7 Responses to Masculinity Crisis?

  1. Liam says:

    FYI: That video was released months ago.

  2. The Waz says:

    Straw men set to swelling music always gets me giggling. Couldn’t finish it.

  3. Atheist Max says:

    Here is the ‘Masculinity’ crisis:
    Men once did simple factory jobs or physical labor. 50% of men grew up doing practical work in factories which did not require much education – for excellent pay. And women could stay home and raise the kids.

    Now, those kinds of simple jobs are gone overseas. Household incomes have dropped 12% in the last 15 years despite women going to work.* It is the first time in American history where the next generation has worse prospects than the last generation. Disparity of wealth and regressive taxation is adding to this crisis by stripping the lower and middle classes of all buying power.

    Advanced degrees and professional jobs are not an option for 50% of men. And even they are having problems because they are seeing their sons, dads and other men failing around them.

    We are overdue for a liberal resurgence to fix this. It is entirely solvable.

    Meanwhile, Religious retreats are just private parties.
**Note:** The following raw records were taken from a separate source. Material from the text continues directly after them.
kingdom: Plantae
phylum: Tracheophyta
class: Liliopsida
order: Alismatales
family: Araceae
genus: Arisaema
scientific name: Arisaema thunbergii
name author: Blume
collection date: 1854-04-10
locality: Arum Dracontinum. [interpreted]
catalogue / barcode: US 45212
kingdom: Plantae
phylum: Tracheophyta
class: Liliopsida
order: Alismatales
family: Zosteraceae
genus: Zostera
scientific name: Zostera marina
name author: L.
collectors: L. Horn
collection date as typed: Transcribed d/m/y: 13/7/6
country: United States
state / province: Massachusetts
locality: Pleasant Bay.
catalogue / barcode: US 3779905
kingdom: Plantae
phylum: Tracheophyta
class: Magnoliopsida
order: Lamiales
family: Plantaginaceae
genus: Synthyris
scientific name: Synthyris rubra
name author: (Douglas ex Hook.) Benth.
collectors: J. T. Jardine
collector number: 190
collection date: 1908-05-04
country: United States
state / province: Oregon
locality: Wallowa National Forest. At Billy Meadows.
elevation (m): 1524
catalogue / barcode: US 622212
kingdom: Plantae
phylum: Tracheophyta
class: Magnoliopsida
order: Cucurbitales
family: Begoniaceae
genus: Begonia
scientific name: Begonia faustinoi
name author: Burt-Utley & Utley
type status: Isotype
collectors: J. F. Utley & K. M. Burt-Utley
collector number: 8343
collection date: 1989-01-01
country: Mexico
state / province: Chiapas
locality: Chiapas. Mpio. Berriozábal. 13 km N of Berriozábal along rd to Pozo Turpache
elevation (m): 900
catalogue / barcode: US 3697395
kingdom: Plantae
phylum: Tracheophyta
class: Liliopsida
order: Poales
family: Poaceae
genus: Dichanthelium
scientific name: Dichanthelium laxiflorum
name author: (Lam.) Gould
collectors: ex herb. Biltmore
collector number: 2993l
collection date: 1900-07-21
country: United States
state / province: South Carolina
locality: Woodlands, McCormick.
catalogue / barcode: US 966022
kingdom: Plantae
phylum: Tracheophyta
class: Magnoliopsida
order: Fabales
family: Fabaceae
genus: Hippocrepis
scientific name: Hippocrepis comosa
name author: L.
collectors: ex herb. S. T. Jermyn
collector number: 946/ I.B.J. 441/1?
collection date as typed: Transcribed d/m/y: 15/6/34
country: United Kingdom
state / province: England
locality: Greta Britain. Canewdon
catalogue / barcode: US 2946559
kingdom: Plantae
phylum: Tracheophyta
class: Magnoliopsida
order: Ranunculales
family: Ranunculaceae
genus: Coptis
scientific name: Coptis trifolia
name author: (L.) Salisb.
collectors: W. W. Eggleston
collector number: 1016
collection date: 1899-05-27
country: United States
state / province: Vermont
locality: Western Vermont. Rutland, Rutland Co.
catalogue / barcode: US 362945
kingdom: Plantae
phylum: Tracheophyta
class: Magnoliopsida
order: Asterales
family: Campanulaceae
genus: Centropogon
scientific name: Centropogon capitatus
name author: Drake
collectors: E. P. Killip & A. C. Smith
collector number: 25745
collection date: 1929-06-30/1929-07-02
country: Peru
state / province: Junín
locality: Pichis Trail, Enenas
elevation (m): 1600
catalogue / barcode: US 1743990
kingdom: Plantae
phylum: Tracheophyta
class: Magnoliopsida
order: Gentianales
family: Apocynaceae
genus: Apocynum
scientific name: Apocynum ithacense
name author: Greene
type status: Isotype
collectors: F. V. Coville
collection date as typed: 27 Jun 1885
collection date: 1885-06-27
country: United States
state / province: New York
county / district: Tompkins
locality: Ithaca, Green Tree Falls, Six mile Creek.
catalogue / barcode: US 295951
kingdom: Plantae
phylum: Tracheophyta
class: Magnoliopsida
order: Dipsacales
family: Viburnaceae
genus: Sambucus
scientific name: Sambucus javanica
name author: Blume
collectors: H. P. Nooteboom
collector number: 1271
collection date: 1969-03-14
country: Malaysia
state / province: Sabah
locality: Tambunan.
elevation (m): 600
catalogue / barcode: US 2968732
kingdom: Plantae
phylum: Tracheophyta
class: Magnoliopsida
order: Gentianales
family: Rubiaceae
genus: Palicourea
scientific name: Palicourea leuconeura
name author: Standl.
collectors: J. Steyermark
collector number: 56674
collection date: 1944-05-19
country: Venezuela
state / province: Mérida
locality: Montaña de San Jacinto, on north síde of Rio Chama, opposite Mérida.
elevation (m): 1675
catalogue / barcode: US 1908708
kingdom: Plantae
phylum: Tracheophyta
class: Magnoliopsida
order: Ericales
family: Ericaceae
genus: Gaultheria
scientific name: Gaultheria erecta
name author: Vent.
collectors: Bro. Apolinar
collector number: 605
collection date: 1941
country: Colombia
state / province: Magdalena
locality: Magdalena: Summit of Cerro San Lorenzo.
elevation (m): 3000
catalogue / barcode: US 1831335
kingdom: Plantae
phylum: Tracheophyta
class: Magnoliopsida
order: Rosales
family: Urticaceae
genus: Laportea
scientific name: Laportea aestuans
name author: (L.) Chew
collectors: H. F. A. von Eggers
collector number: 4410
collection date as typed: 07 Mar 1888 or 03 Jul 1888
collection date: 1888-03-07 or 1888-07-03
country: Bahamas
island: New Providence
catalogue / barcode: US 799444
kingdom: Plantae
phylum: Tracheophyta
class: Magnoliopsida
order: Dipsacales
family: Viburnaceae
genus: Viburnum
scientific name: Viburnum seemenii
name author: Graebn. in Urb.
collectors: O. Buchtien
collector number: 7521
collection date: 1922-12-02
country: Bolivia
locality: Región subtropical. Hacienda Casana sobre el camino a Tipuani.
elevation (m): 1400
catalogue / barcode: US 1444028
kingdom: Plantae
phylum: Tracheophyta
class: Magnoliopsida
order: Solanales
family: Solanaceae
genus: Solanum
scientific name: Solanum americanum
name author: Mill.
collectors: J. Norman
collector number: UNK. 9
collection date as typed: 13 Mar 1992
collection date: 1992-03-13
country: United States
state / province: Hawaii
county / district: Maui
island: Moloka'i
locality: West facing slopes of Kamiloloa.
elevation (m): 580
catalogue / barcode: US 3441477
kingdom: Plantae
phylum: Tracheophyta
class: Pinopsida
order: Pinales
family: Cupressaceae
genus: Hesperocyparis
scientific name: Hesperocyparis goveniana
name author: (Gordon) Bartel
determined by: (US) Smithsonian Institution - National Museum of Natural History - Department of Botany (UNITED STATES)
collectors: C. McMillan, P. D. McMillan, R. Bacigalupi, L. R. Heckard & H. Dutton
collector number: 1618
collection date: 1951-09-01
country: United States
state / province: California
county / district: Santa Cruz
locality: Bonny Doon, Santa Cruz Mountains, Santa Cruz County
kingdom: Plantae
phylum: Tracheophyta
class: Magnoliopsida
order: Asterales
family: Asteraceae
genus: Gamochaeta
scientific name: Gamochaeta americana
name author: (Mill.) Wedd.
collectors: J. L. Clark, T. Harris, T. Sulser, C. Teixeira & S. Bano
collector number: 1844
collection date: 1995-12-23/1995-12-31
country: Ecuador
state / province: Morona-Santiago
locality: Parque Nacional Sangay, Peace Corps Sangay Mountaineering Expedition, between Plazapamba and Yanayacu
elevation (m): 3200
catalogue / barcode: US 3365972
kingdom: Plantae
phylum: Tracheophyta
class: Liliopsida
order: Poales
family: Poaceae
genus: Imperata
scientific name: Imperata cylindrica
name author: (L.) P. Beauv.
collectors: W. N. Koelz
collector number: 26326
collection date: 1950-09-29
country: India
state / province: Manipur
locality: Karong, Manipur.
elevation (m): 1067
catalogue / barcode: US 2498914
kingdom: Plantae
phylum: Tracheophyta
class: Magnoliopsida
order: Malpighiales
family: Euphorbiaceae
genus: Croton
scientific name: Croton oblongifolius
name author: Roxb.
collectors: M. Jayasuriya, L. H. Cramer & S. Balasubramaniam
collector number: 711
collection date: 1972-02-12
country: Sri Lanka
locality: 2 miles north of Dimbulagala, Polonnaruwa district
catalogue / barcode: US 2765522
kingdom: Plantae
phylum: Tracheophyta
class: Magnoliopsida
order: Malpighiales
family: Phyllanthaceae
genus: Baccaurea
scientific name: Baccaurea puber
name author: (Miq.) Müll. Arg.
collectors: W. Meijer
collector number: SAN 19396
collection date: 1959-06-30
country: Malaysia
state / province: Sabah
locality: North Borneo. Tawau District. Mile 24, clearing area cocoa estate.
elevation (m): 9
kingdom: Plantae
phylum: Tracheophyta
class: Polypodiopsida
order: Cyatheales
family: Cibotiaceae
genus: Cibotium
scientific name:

I’ve been to two such retreats in my life.
    I don’t see what they could possibly accomplish as they don’t address any of the above problems.

    • Devin Rice says:

      The statement that “we are overdue for a liberal resurgence to fix this. It is entirely solvable” is a bit simplistic. Protectionist measures and increased minimal wage laws (which I am in favor) do not take into account our future computer/machine overlords. Machines can’t take over all jobs (skilled or unskilled) but they are increasing taking over unskilled jobs and reducing the numbers needed in even skilled occupations.

      Self-driving cars have the potential to take over the trucking industry but may not. But self-check out machines will most certainly reduce the number of employees in stores with in 10-15 yrs. Simple computer programs offering advice may decrease the need of some minor doctor’s, dietician visits. Etc.

      A few years ago my job replaced the hand mailings with an automatic machine for all correspondence requiring less labor.

      http://www.theatlantic.com/magazine/archive/2015/07/world-without-work/395294/
      The Atlantic ran a (perhaps overoptimistically) story about the topic.

  4. Atheist Max says:

    “Sexual and other addictions certainly eat away at many men.”

    There is no evidence sexual addiction is a real thing. Look it up. It is an imaginary problem.
    Besides, food addiction (specifically carbohydrate and sugar addiction) is the real crisis in America – not sex.
    600,000 Americans die of heart disease every year. 70,000 die of Diabetes.**
    Sex kills nobody. And let’s be honest, masturbation and pornography probably save marriages – and if you are a married man or woman you know exactly why that is.